* [WHAT THE TASK REQUIRES] Change every "Höwings" in the data below to "Hoewings" and write out all the lines again, with nothing else altered.

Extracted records
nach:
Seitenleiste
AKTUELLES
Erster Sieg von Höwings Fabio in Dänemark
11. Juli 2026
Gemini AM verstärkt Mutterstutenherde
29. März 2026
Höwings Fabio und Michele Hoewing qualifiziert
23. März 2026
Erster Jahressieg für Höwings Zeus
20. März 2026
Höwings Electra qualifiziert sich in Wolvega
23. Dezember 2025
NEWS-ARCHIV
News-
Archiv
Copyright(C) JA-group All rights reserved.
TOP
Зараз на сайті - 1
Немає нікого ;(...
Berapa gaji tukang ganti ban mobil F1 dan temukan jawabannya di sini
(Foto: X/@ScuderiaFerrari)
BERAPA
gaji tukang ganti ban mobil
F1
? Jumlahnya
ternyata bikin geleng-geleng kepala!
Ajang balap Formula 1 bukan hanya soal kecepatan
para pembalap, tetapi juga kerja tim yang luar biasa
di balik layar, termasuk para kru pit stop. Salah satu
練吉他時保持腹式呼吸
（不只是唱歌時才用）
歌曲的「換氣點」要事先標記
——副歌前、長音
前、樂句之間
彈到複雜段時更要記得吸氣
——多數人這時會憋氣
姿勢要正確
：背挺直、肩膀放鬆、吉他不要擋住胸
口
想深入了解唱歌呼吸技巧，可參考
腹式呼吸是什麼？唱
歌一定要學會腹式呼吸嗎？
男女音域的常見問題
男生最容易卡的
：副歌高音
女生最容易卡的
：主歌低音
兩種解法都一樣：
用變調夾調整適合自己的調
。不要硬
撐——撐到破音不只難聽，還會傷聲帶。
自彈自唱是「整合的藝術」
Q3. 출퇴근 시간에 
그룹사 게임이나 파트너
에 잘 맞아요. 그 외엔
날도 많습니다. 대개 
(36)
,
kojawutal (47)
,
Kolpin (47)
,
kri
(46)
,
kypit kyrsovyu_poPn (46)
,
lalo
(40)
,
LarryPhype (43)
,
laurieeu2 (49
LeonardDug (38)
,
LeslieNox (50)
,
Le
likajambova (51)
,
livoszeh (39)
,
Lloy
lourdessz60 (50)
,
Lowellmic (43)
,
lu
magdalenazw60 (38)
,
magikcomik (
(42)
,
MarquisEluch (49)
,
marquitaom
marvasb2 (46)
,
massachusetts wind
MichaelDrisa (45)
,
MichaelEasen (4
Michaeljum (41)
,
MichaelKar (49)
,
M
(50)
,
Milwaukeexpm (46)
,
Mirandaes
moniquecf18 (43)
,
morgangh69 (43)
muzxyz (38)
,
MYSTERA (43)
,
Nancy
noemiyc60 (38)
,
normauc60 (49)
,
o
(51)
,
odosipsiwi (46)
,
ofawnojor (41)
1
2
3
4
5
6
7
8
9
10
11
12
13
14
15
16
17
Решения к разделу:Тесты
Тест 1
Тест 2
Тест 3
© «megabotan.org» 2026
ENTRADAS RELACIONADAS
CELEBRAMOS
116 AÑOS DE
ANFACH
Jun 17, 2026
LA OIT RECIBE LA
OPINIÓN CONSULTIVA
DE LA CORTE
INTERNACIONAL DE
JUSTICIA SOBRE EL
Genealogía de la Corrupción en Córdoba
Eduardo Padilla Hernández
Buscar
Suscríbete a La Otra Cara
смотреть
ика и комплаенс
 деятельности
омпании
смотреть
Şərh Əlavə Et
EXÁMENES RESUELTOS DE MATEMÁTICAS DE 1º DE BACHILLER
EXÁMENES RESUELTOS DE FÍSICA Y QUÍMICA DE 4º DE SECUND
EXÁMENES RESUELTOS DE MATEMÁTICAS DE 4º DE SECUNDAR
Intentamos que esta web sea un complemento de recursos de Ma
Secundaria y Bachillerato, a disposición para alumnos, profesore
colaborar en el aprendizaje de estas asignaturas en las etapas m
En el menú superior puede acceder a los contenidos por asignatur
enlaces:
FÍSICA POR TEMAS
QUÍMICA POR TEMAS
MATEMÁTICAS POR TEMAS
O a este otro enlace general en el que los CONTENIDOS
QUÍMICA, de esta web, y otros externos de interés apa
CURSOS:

* [TASK SOLUTION]
nach:
Seitenleiste
AKTUELLES
Erster Sieg von Hoewings Fabio in Dänemark
11. Juli 2026
Gemini AM verstärkt Mutterstutenherde
29. März 2026
Hoewings Fabio und Michele Hoewing qualifiziert
23. März 2026
Erster Jahressieg für Hoewings Zeus
20. März 2026
Hoewings Electra qualifiziert sich in Wolvega
23. Dezember 2025
NEWS-ARCHIV
News-
Archiv
Copyright(C) JA-group All rights reserved.
TOP
Зараз на сайті - 1
Немає нікого ;(...
Berapa gaji tukang ganti ban mobil F1 dan temukan jawabannya di sini
(Foto: X/@ScuderiaFerrari)
BERAPA
gaji tukang ganti ban mobil
F1
? Jumlahnya
ternyata bikin geleng-geleng kepala!
Ajang balap Formula 1 bukan hanya soal kecepatan
para pembalap, tetapi juga kerja tim yang luar biasa
di balik layar, termasuk para kru pit stop. Salah satu
練吉他時保持腹式呼吸
（不只是唱歌時才用）
歌曲的「換氣點」要事先標記
——副歌前、長音
前、樂句之間
彈到複雜段時更要記得吸氣
——多數人這時會憋氣
姿勢要正確
：背挺直、肩膀放鬆、吉他不要擋住胸
口
想深入了解唱歌呼吸技巧，可參考
腹式呼吸是什麼？唱
歌一定要學會腹式呼吸嗎？
男女音域的常見問題
男生最容易卡的
：副歌高音
女生最容易卡的
：主歌低音
兩種解法都一樣：
用變調夾調整適合自己的調
。不要硬
撐——撐到破音不只難聽，還會傷聲帶。
自彈自唱是「整合的藝術」
Q3. 출퇴근 시간에 
그룹사 게임이나 파트너
에 잘 맞아요. 그 외엔
날도 많습니다. 대개 
(36)
,
kojawutal (47)
,
Kolpin (47)
,
kri
(46)
,
kypit kyrsovyu_poPn (46)
,
lalo
(40)
,
LarryPhype (43)
,
laurieeu2 (49
LeonardDug (38)
,
LeslieNox (50)
,
Le
likajambova (51)
,
livoszeh (39)
,
Lloy
lourdessz60 (50)
,
Lowellmic (43)
,
lu
magdalenazw60 (38)
,
magikcomik (
(42)
,
MarquisEluch (49)
,
marquitaom
marvasb2 (46)
,
massachusetts wind
MichaelDrisa (45)
,
MichaelEasen (4
Michaeljum (41)
,
MichaelKar (49)
,
M
(50)
,
Milwaukeexpm (46)
,
Mirandaes
moniquecf18 (43)
,
morgangh69 (43)
muzxyz (38)
,
MYSTERA (43)
,
Nancy
noemiyc60 (38)
,
normauc60 (49)
,
o
(51)
,
odosipsiwi (46)
,
ofawnojor (41)
1
2
3
4
5
6
7
8
9
10
11
12
13
14
15
16
17
Решения к разделу:Тесты
Тест 1
Тест 2
Тест 3
© «megabotan.org» 2026
ENTRADAS RELACIONADAS
CELEBRAMOS
116 AÑOS DE
ANFACH
Jun 17, 2026
LA OIT RECIBE LA
OPINIÓN CONSULTIVA
DE LA CORTE
INTERNACIONAL DE
JUSTICIA SOBRE EL
Genealogía de la Corrupción en Córdoba
Eduardo Padilla Hernández
Buscar
Suscríbete a La Otra Cara
смотреть
ика и комплаенс
 деятельности
омпании
смотреть
Şərh Əlavə Et
EXÁMENES RESUELTOS DE MATEMÁTICAS DE 1º DE BACHILLER
EXÁMENES RESUELTOS DE FÍSICA Y QUÍMICA DE 4º DE SECUND
EXÁMENES RESUELTOS DE MATEMÁTICAS DE 4º DE SECUNDAR
Intentamos que esta web sea un complemento de recursos de Ma
Secundaria y Bachillerato, a disposición para alumnos, profesore
colaborar en el aprendizaje de estas asignaturas en las etapas m
En el menú superior puede acceder a los contenidos por asignatur
enlaces:
FÍSICA POR TEMAS
QUÍMICA POR TEMAS
MATEMÁTICAS POR TEMAS
O a este otro enlace general en el que los CONTENIDOS
QUÍMICA, de esta web, y otros externos de interés apa
CURSOS:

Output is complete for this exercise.